• [Problem details]:
State the number of lines in the records that contain "textbf", with no other words.

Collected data
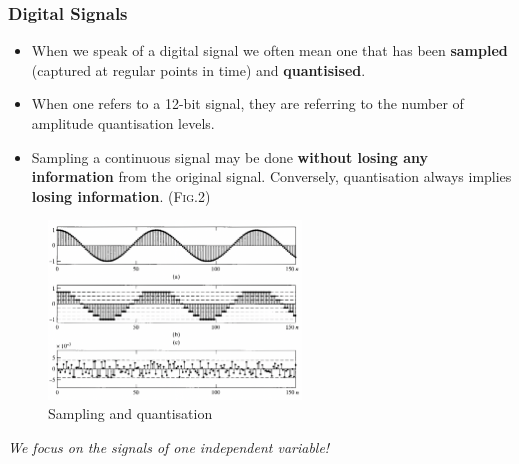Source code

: \subsubsection{Digital Signals}
 \begin{itemize}
    \item When we speak of a digital signal we often mean one that has been \textbf{sampled} (captured at regular points in time) and \textbf{quantisised}.
    
    \item When one refers to a 12-bit signal, they are referring to the number of amplitude quantisation levels.
    
    \item Sampling a continuous signal may be done \textbf{without losing any information} from the original signal. Conversely, quantisation always implies \textbf{losing information}. (\textsc{Fig.2})
 \end{itemize}
 \begin{figure}[h!]\centering
    \includegraphics[width = 0.6\textwidth]{images/1.2.1}
    \caption{Sampling and quantisation}
 \end{figure}
 \textit{We focus on the signals of one independent variable!}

• [Solved exercise]:
2